Das denkt der Staatsankläger des Staates.

Fünf dieser Herren zogen in diesen Laden am Donnerstag dem 15. April kurz nach dem Mittagessen. Sie kamen nicht eher wieder heraus, bis sie 298 Exemplare der Zeitung ‚Blatt’ beschlagnahmt hatten, deren Redaktion just in der Adelgundenstraße 18 sitzt. Diese besteht aus den sechs obengenannten und einer unbekannten Zahl freiwilliger Mitarbeiter.

Der Staat Bayern pflegt vorne zu liegen vor den übrigen neun Teilstaaten der Bundesrepublik, wenn es gilt alte oder neue Terrorparagraphen durchzusetzen. Das tat er auch an diesem Tag, als seine Dienstmänner der Anwendung des bekannten § 88 a zuvorkamen, der noch nicht in Kraft getreten ist, durch einen sowohl lächerlichen als auch empörenden Eingriff gegen das Blatt.

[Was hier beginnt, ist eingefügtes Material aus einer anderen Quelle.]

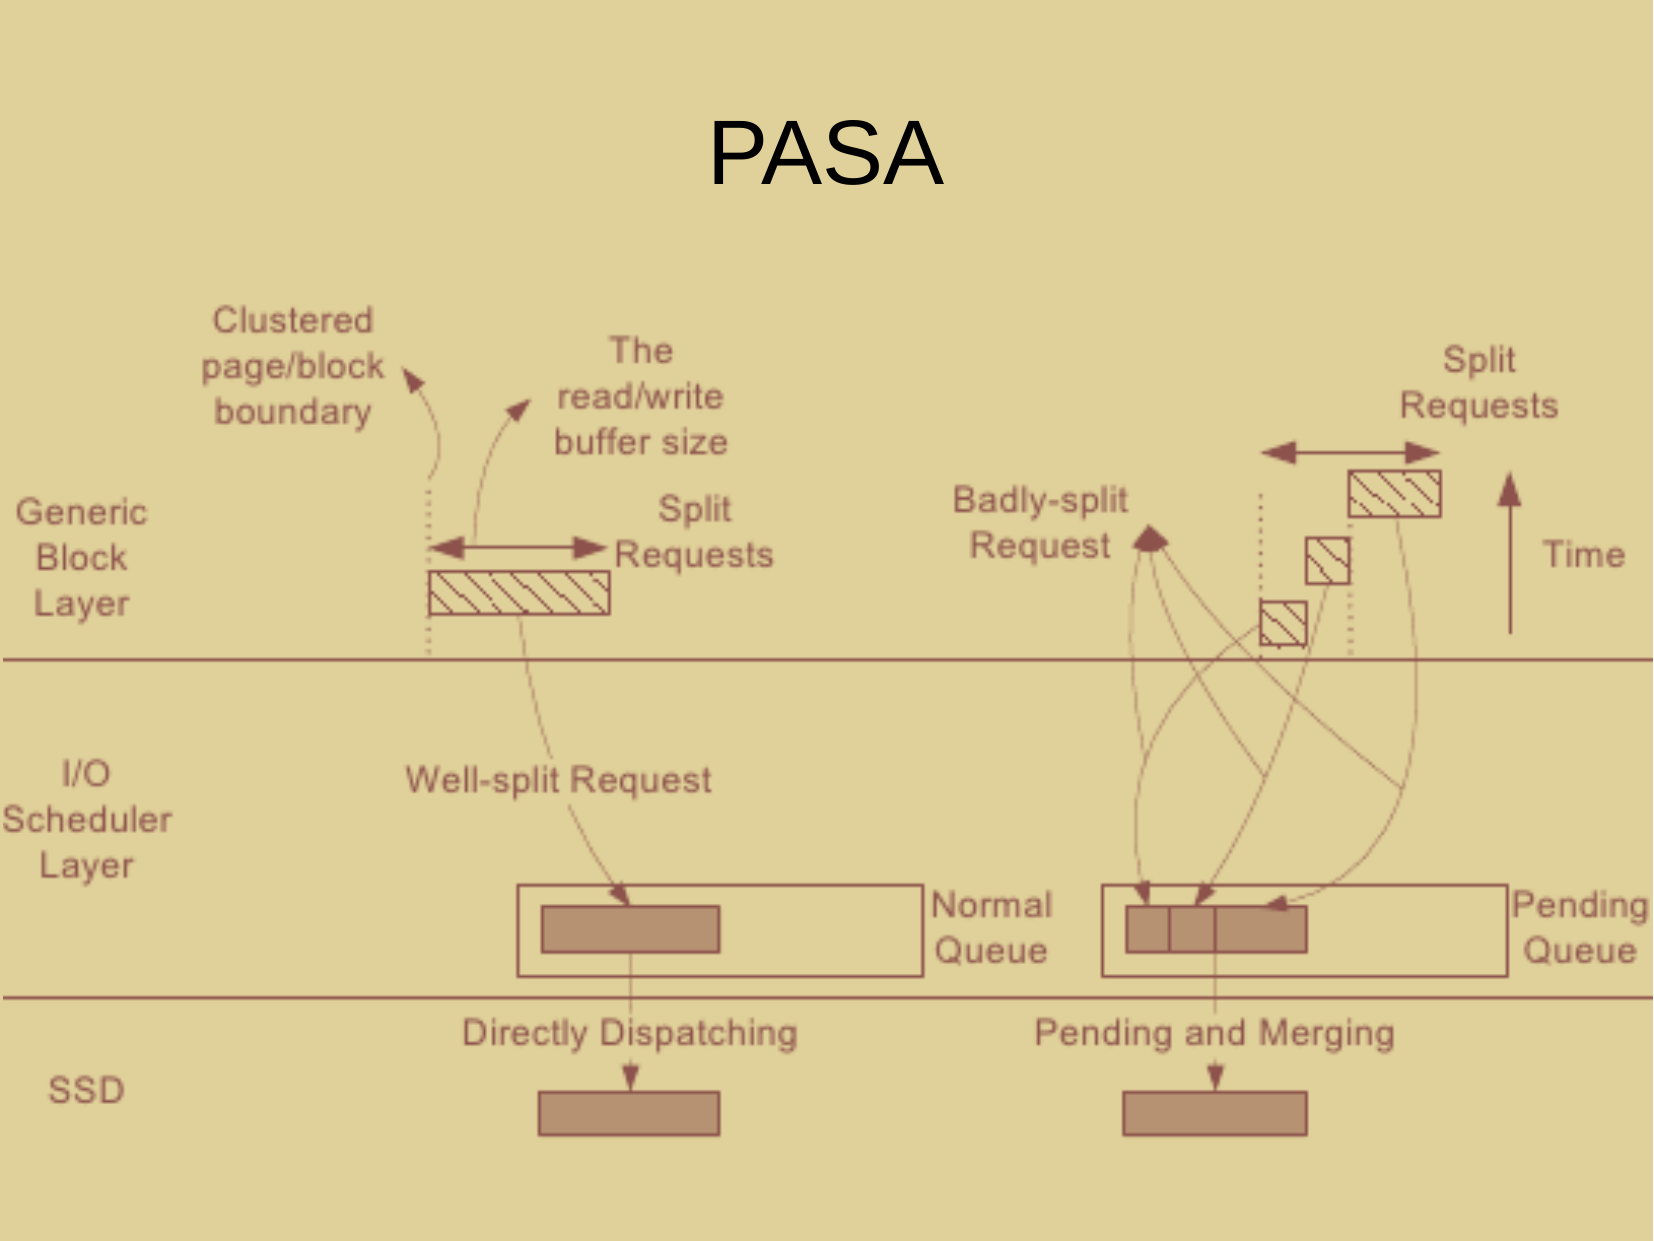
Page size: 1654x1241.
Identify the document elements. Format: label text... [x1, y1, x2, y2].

title PASA [82, 49, 1571, 257]
picture [3, 300, 1653, 1174]
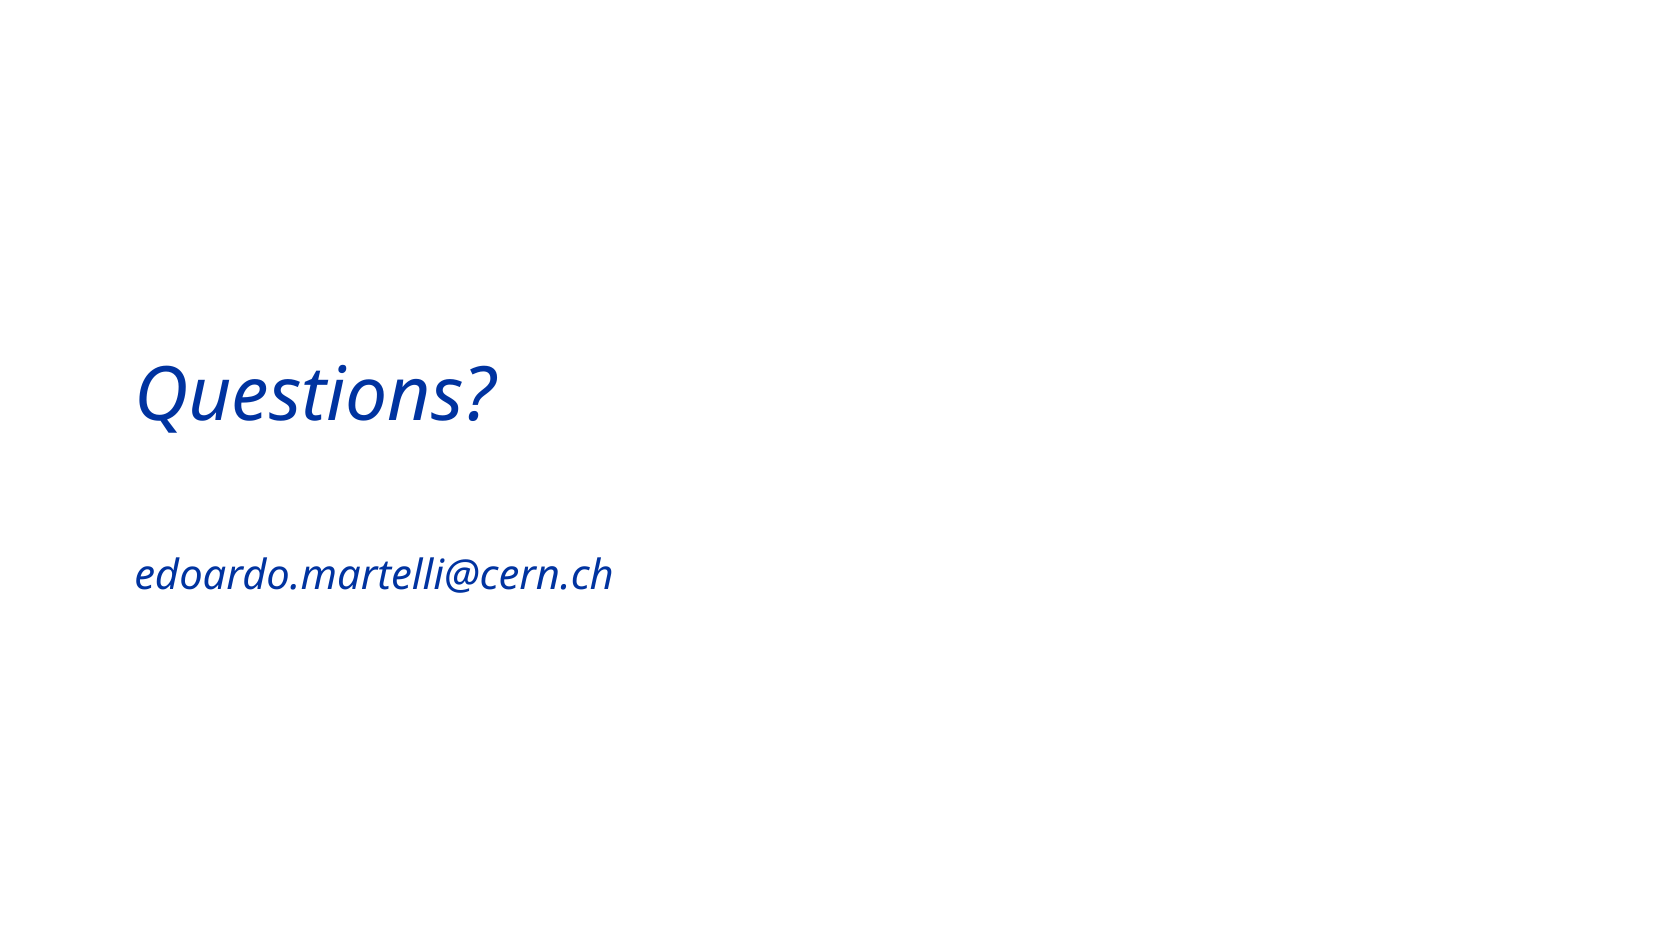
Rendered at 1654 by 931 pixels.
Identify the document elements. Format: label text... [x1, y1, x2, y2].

Blatt kommt seit drei Jahren jeden zweiten Mittwoch heraus. Die Auflage liegt nun bei 9.000 Exemplaren, aber den Leserkreis schätzt man auf 30.000. Viele Kommunen (WG’s) halten nämlich ein Abonnement …

Die Zeitung arbeitet zusammen mit dem Informationsdienst, einem Alternativ-Pressebüro. Dieses verbreitet von Frankfurt aus unbequeme Nachrichten, zum Beispiel eine Liste über CIA-Dienstmänner in Bonn.

Die westdeutsche Presse ist die höchstkonzentrierte in Westeuropa. 1975 verschwanden 36 Tageszeitungen, gleichzeitig als Springers Bild-Zeitung ihre Auflage um 250.000 Exemplare steigerte auf 4,3 Millionen. Heute gibt es in mehr als zwei Dritteln des Landes nur eine Zeitung in jedem Verbreitungsgebiet. Seit 1969 haben 30.000 Grafiker ihre Arbeit verloren.

Amüsant

Blatt ist eine schüchterne Antwort auf das Pressemonopol der CSU in München. Es beinhaltet politische und kulturelle Informationen, praktische Tipps, nützliche Reklame (von Wirtshäusern bis Bekleidung), aber es gibt seinen größten Raum teils den Kleinannoncen, die alle möglichen Kontakte zwischen Menschen in einer Großstadt möglich machen, teils an ein sehr vollkommenes Programm über alles, was ‚in der Stadt’ geschieht: von TV und Kinoprogramm bis zur marxistisch-leninistischen Versammlung und der sozialdemokratischen Mieterberatung. Eine solche Zeitung wird nicht langweilig sein. Darum kümmert sich der Zeichner Gerhard Seyfried, der sie mit seinen kleinen bösen (ungezogenen) Zeichnungen anfüllt. Seine Satiren greifen gleichermaßen die Polizei des Staates an wie auch die marxistisch-leninistischen ‚Vaterlandsverteidiger’. Aber ein einzelner Mensch ist nicht imstande, alleine 48 oder 52 Seiten jede zweite Woche zu illustrieren. Da nimmt man die Schere zur Hand und schneidet aus alten Büchern und Zeitungen aus. Und ermahnt die Leser, in ihren Regalen zu stöbern und Illustrationen einzuschicken.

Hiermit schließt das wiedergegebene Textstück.